За последние без малого четверть века Нурислану приходилось бывать и этническим тюрком, и чистокровным фарси, и наполовину пашто (тут полностью врать было опасно — в каумах за своего не сойдёшь никогда, если только ты и не есть свой). Столько лет за плечами — изрядный срок.
Есть, что вспомнить. Нечего людям рассказать.
Ему периодически приходила в голову мысль: таких, как он, из Столицы рассылали под личинами по провинциям регулярно и массово. Жаль, проверить догадку не получится. Но если она верна, то мечты об обеспеченной пенсии в собственном дворце превращаются в облако пара, которое можно увидеть, но нельзя поймать.
Дворцов на такое множество людей не хватит, даже если доживут не все из молодых рекрутов, а только треть или четверть (в повышенной опасности стези сомневаться не приходилось).
В процессе работы Нурислан часто сталкивался с ситуацией, когда требуемая в работе помощь сразу ему оказывалась. Причём не официально, а такими же, как он, «невидимками». Но это касалось больше центральных провинций, а не этого забытого Всевышним угла, почти что у самого Хинда с его язычниками.
Здесь же, в вотчине многочисленных кланов пашто с их невообразимыми особенностями, на такую помощь рассчитывать не приходилось.
А вырваться из порочного колеса хотелось.

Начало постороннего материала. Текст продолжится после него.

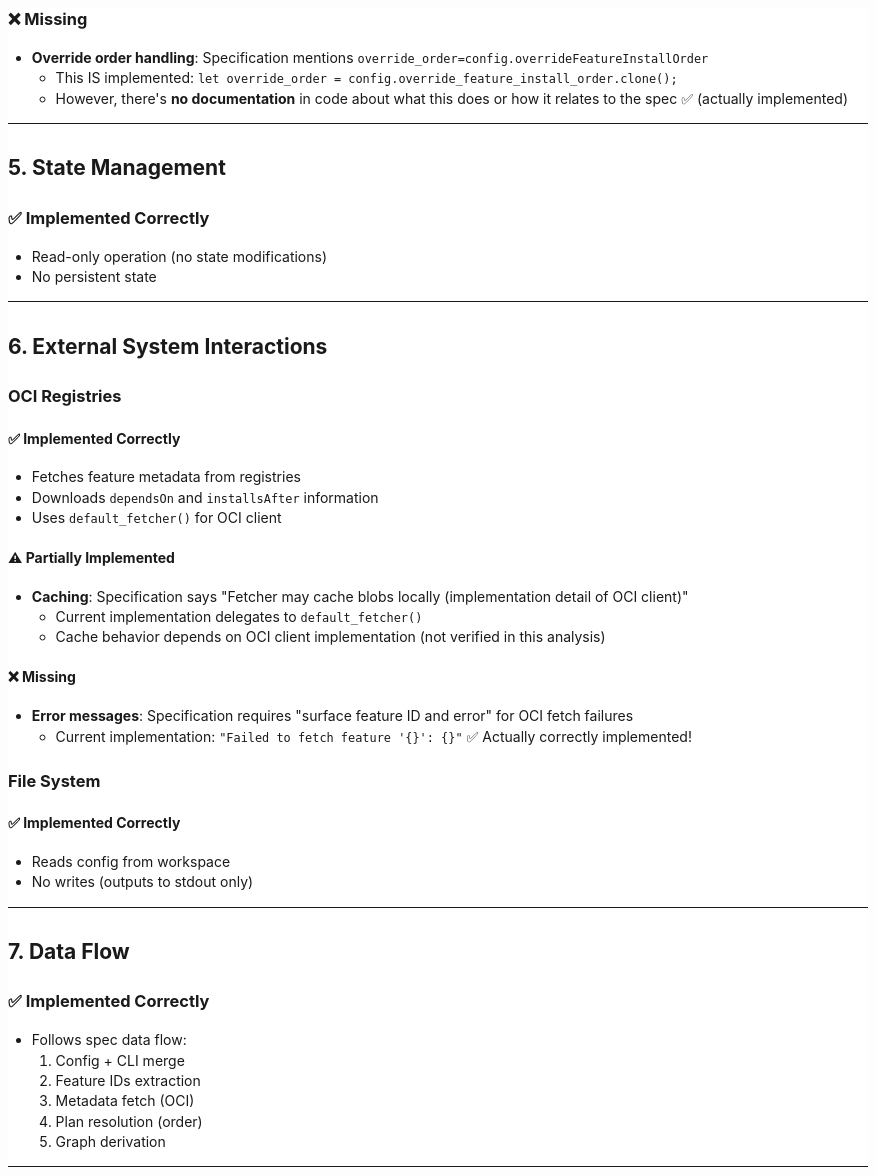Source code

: ### ❌ Missing
- **Override order handling**: Specification mentions `override_order=config.overrideFeatureInstallOrder`
  - This IS implemented: `let override_order = config.override_feature_install_order.clone();`
  - However, there's **no documentation** in code about what this does or how it relates to the spec ✅ (actually implemented)

---

## 5. State Management

### ✅ Implemented Correctly
- Read-only operation (no state modifications)
- No persistent state

---

## 6. External System Interactions

### OCI Registries

#### ✅ Implemented Correctly
- Fetches feature metadata from registries
- Downloads `dependsOn` and `installsAfter` information
- Uses `default_fetcher()` for OCI client

#### ⚠️ Partially Implemented
- **Caching**: Specification says "Fetcher may cache blobs locally (implementation detail of OCI client)"
  - Current implementation delegates to `default_fetcher()` 
  - Cache behavior depends on OCI client implementation (not verified in this analysis)

#### ❌ Missing
- **Error messages**: Specification requires "surface feature ID and error" for OCI fetch failures
  - Current implementation: `"Failed to fetch feature '{}': {}"` ✅ Actually correctly implemented!

### File System

#### ✅ Implemented Correctly
- Reads config from workspace
- No writes (outputs to stdout only)

---

## 7. Data Flow

### ✅ Implemented Correctly
- Follows spec data flow:
  1. Config + CLI merge
  2. Feature IDs extraction
  3. Metadata fetch (OCI)
  4. Plan resolution (order)
  5. Graph derivation

---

Когда-то, далеко на северо-западе, находясь в сопровождении одного из купцов Метрополии, Нурислан видел смешную поделку: колесо на оси, в которое посажен грызун типа суслика. Если рядом громко хлопнуть в ладоши, северный родственник родного суслика бросался бежать изо всех сил, вращая колесо и веселя зрителей.
Понятно, что никуда из этого колеса животное не выпускали, даже кормили в нём же. Но оно так потешно бегало после каждого громкого хлопка…

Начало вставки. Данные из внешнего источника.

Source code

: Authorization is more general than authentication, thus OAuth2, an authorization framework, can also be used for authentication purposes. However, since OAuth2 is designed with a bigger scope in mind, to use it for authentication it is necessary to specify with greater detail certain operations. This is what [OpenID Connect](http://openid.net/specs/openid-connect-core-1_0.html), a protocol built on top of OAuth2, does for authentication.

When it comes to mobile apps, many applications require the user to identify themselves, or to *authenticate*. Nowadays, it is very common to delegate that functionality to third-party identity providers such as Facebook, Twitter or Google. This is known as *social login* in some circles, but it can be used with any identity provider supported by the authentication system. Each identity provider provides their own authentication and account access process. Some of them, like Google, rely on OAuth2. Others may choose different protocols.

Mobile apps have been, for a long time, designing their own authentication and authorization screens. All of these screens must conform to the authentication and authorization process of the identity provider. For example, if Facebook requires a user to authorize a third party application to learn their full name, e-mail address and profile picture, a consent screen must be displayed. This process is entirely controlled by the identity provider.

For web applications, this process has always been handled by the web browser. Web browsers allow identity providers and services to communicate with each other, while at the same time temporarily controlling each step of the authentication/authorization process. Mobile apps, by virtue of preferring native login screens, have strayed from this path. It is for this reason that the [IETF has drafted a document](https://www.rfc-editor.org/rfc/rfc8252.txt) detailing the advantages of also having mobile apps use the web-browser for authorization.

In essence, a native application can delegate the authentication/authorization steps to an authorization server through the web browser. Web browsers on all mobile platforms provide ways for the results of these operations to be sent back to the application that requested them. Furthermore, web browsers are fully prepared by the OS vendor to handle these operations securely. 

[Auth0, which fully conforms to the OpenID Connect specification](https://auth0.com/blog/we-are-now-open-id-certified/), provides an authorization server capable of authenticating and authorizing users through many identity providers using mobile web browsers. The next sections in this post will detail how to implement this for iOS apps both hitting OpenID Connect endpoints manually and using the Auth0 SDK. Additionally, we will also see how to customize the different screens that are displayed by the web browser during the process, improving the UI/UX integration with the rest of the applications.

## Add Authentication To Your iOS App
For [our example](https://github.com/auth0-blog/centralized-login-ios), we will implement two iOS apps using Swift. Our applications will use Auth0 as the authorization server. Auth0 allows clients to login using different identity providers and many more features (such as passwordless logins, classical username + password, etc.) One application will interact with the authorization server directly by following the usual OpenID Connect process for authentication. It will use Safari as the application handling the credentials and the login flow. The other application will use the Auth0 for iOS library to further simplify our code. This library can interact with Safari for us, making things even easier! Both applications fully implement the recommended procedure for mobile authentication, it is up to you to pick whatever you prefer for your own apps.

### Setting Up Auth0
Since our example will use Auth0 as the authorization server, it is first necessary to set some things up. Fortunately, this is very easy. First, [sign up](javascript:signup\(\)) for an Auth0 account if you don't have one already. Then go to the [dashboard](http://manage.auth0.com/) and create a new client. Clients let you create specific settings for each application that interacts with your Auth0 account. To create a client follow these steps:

Почему-то в размышлениях о своей жизни всё чаще приходил на ум тот смешной зверёк с его колесом.
Бросить всё и сорваться с насиженного места без приказа в этот раз Нурислана заставила именно что необходимость по службе (кстати, и это имя было неродным, просто дисциплинированно вколоченным в собственную голову).
В провинции последнее время и так происходило неладное, но обычные неутыки не требуют экстренных мер. За годы пребывания тут (как и в других местах), Нурислан обзавёлся и изрядным количеством приятелей, и определённым кругом людей, сообщавших новости обо всём вокруг.

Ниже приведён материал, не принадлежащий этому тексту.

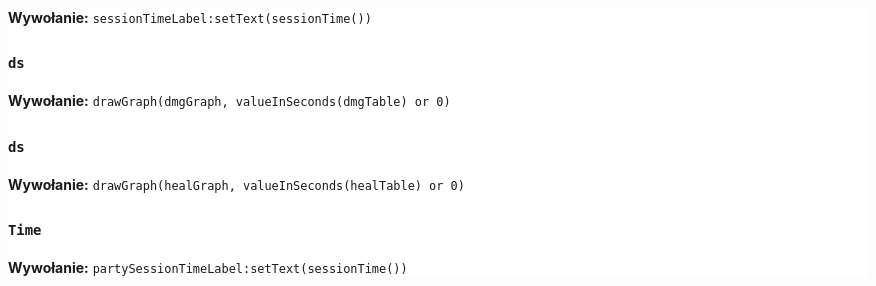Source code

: **Wywołanie:** `sessionTimeLabel:setText(sessionTime())`

### `ds`

**Wywołanie:** `drawGraph(dmgGraph, valueInSeconds(dmgTable) or 0)`

### `ds`

**Wywołanie:** `drawGraph(healGraph, valueInSeconds(healTable) or 0)`

### `Time`

**Wywołanie:** `partySessionTimeLabel:setText(sessionTime())`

Именно эти новости (вернее, их обработанная версия с выводами) и были сутью работы Нурислана. Призванной ответить на один-единственный вопрос (вернее, отвечать на него ежедневно): столпам власти Султана в провинции что-то угрожает? Или всё идёт, как задумано в Метрополии?
Поначалу Нурислан обрадовался подселению кочевых родственников Правящего Дома в провинцию: по идее, они должны были стать противовесом пашто и создать внутренний клапан в обществе, для выплёскивания недовольств властью и возникающих противоречий.
В реальности же, всё оказалось иначе. Не смотря на потерю большой части воинов (отправившихся по приказу Султана, куда сказали), новоприбывшие туркан не просто молниеносно адаптировались, а затронули самую что ни на есть профессиональную струну Нурислана.
Совсем недавно в провинции был нарушен один из ключевых столпов власти Метрополии — голод.
Об этом, разумеется, никогда и нигде не говорилось вслух (ибо действие и намерение никак нельзя было счесть богоугодными), но монополия на «кормление страждущих» в голодные годы — это монополия исключительно Столицы.
Так было, так есть, так должно быть и в будущем.
Попутно, регулярно возникающий (в сегодняшней цивилизации) голод — ещё и прекрасный инструмент усмирения непокорных в провинциях. А непокорные эти есть всегда, просто волнения то вспыхивают ярче, то затухают на время. И для этого, кстати, упомянутый голод просто обязан случаться регулярно.
А сегодня в провинции монополия Столицы на власть была нарушена.
Это был лишь один из многих примеров, но очень показательный. По логике, создать запасы на местах можно даже из того же зерна, что с избытком один год из двух производит каждая провинция. Потом, в случае недорода, не вывезенное из провинции зерно можно раздать — и проблема решена.